SourceCodester Pet Grooming Management Software SQL Injection Vulnerability in Profit Report Section

A SQL injection vulnerability has been identified in SourceCodester Pet Grooming Management Software version 1.0. The issue resides in the file '/admin/profit_report.php', where the 'product_id' parameter is not properly sanitized, allowing for manipulation of the SQL query. This vulnerability can be exploited remotely by authenticated users.

Impact

Exploitation of this vulnerability allows for unauthorized access to the database, where an attacker could view, modify, or delete data. Additionally, according to the vulnerability report, this SQL injection could be leveraged to execute arbitrary queries, extract financial data, and potentially lead to remote code execution if combined with other vulnerabilities.

Reproduction

To reproduce this vulnerability, log in with admin credentials and navigate to the 'Reports' section. Select 'Profit Report' and then the 'Profit Per Product/Service' option.
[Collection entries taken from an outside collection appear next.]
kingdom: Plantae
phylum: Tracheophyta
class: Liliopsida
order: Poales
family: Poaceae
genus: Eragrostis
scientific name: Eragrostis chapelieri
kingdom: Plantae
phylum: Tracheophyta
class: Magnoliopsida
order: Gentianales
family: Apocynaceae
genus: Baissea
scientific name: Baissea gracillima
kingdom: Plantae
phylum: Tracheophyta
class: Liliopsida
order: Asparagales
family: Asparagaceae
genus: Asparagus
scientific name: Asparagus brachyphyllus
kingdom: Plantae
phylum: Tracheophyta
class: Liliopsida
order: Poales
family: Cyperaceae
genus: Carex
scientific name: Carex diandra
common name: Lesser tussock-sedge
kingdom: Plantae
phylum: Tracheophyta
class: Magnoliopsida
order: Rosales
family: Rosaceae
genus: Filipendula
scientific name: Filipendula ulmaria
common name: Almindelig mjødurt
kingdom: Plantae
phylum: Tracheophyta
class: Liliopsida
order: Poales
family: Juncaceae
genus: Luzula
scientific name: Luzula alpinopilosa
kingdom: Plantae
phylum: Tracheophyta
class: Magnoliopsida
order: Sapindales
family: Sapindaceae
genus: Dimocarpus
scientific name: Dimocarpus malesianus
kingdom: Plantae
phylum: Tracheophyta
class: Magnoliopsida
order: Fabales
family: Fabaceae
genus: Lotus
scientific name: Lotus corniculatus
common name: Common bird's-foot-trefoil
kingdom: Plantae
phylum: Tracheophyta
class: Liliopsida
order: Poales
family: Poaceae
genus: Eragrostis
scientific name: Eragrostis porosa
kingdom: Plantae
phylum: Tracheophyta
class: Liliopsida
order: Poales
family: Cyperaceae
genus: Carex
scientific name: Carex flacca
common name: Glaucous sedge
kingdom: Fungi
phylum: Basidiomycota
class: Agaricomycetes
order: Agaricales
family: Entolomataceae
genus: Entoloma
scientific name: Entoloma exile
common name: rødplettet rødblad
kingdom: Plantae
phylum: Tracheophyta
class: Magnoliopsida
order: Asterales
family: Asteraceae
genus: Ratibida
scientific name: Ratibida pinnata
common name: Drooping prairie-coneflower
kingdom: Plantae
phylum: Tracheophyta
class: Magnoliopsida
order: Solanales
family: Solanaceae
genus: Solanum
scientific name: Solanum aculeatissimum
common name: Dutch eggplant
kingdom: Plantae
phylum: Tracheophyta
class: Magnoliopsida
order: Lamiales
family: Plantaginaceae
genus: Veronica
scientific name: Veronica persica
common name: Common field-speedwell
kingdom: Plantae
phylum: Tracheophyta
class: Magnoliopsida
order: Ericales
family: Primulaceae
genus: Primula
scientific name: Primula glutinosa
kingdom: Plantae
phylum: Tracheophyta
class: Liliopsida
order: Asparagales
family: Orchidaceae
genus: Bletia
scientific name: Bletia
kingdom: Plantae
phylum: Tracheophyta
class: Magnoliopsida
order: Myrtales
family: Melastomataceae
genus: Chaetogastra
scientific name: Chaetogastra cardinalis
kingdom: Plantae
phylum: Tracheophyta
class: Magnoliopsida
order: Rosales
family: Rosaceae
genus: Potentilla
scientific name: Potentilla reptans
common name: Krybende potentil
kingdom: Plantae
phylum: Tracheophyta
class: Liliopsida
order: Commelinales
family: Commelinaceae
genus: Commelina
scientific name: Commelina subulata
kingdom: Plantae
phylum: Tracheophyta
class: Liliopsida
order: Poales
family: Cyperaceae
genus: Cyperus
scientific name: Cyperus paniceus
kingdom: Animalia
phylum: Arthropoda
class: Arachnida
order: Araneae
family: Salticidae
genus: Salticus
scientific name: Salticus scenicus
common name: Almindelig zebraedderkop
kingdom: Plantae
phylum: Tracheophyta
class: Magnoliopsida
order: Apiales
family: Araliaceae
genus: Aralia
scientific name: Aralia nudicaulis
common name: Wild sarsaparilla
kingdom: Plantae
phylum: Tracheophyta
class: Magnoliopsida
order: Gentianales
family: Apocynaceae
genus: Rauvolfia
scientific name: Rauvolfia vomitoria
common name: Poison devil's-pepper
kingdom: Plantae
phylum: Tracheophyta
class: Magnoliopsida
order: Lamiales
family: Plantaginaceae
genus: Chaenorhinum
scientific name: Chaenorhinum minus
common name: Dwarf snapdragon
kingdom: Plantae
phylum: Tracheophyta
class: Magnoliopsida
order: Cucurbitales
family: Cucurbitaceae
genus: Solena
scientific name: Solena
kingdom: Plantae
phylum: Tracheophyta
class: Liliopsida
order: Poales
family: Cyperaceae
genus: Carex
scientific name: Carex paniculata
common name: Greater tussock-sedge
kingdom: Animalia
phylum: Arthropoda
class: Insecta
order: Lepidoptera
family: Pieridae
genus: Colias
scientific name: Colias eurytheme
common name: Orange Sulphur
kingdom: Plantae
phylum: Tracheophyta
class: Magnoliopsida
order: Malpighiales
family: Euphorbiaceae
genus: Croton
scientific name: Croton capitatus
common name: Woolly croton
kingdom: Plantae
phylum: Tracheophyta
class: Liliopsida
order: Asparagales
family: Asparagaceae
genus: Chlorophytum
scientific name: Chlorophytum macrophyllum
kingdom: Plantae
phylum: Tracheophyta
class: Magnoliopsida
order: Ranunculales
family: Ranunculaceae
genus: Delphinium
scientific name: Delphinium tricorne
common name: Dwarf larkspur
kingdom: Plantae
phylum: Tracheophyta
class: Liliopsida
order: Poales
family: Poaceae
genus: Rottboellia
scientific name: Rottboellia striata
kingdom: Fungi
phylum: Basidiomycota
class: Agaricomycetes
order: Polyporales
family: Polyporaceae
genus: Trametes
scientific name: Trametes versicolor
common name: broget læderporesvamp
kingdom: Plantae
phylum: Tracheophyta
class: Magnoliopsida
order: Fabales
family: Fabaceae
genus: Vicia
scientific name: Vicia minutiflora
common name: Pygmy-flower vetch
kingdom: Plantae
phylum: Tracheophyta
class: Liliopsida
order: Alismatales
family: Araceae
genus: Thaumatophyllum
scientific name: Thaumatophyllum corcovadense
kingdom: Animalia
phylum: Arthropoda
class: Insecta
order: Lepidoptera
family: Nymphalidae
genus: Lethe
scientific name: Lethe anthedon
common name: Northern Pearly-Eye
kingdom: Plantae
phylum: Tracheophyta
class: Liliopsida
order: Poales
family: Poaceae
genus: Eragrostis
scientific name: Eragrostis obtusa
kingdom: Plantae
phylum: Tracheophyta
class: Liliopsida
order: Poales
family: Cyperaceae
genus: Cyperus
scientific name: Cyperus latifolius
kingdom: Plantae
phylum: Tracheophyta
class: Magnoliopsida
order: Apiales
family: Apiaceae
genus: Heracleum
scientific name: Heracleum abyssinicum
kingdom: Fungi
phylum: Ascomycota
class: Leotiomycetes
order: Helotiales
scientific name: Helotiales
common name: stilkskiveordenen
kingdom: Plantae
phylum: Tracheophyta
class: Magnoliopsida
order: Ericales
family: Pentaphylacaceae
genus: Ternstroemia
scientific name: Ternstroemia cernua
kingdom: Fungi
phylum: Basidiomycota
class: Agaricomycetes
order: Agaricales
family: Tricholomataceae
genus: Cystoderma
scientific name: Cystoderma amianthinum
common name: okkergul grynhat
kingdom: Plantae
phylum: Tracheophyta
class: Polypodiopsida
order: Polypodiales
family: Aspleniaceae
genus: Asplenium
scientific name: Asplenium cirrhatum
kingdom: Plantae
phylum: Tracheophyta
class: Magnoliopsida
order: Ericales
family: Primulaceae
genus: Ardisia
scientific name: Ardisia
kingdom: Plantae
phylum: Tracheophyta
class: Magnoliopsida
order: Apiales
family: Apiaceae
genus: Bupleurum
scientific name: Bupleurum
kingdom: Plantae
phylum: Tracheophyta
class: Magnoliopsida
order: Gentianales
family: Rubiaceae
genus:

After choosing a product, intercept the POST request using a tool like Burp Suite. Save the intercepted request and use an SQL injection automation tool, such as sqlmap, to exploit the vulnerability.

Remediation

It is recommended to use parameterized queries with bound parameters to prevent SQL injection. Input validation should be implemented to ensure that the 'product_id' parameter is numeric and within acceptable ranges. Additionally, proper error handling should be established to avoid exposing SQL errors to users.